Did Blunt turn over secrets to the Soviet Union? Well, says Banville, “many of the so- called secrets” should have been given to the Soviet Union anyway. Do the collection of Cambridge-educated English spies (Blunt, Philby, Burgess, Maclean, etc.) deserve even a modicum of criticism for their treachery? Not really, says Banville, since “even Maclean” said he “leaked important information on America’s H-bomb project,…not in order to give the Russians a lead in the arms race, but out of the conviction that America was preparing to destroy the Soviet Union in a first-strike nuclear attack.”
Let us pause on that one. Even Maclean, as if some admission was to follow? But there is no admission at all. Like all spies, Maclean had his reasons and his excuses. Maclean’s reasons, whatever they were, led him to begin spying for the Stalinist regime well before the H-bomb was on the drawing boards. Maclean’s excuse, credited by Banville as “a not entirely improbable belief,” was that an American nuclear strike on the Soviet Union was imminent. As for Maclean’s conduct itself, Banville redefines the nature of spying itself when he refers to Maclean having “leaked” information to his Soviet spymasters. Dan Ellsberg leaked information to The New York Times; Maclean stole information and provided it to a nation dedicated to grievous harm to his own.
In the end, Banville absolves Blunt of moral culpability by minimizing his disloyalty. He did “some spying for the Soviet Union,” Banville rather casually sums up, “at a time of great danger not only to that country but to the entire world.” At the same time, Banville maximizes Blunt’s supposedly undeserved travails—not prison, not even rejection by his sponsors in Buckingham Palace, but unwanted “notoriety.”
Blunt was fortunate indeed to have escaped any state-imposed punishment.

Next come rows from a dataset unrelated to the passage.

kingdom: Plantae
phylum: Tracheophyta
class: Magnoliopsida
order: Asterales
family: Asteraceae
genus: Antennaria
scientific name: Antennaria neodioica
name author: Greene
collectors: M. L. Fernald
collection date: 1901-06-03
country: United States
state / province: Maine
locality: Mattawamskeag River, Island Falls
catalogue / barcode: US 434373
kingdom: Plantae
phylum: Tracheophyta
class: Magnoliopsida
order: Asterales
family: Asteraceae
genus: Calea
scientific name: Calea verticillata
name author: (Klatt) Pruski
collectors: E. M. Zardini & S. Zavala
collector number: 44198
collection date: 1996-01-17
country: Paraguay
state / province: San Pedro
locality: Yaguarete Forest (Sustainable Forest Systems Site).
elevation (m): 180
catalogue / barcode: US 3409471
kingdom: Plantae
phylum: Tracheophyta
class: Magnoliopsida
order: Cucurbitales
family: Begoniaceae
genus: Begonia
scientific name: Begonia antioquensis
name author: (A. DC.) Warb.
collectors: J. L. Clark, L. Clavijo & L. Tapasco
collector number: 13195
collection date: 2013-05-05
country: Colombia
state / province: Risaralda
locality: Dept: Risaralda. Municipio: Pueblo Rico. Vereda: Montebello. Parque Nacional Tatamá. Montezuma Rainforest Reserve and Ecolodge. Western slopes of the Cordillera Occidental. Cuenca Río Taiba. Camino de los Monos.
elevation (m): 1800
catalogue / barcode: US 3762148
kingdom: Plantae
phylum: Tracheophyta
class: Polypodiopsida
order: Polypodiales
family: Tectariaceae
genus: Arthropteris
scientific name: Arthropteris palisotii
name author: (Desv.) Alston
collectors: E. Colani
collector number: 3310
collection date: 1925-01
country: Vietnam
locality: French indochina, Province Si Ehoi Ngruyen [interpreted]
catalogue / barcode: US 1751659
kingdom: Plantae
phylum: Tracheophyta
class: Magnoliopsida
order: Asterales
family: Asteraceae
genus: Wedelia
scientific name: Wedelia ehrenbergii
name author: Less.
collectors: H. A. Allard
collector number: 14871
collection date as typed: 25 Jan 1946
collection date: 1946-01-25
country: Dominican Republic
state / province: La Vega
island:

For him to now be absolved even of moral culpability for—how to put this delicately?—his perfidy is intolerable.
Floyd Abrams
New York City
John Banville replies:
My review was not aimed at exonerating Blunt—I quoted his own statement that he realized he had been “totally wrong”—but at indicating that all the evidence available suggests that what spying he did was relatively minor, and was largely confined to the war years, when the Western powers and the Soviet Union were supposedly allies.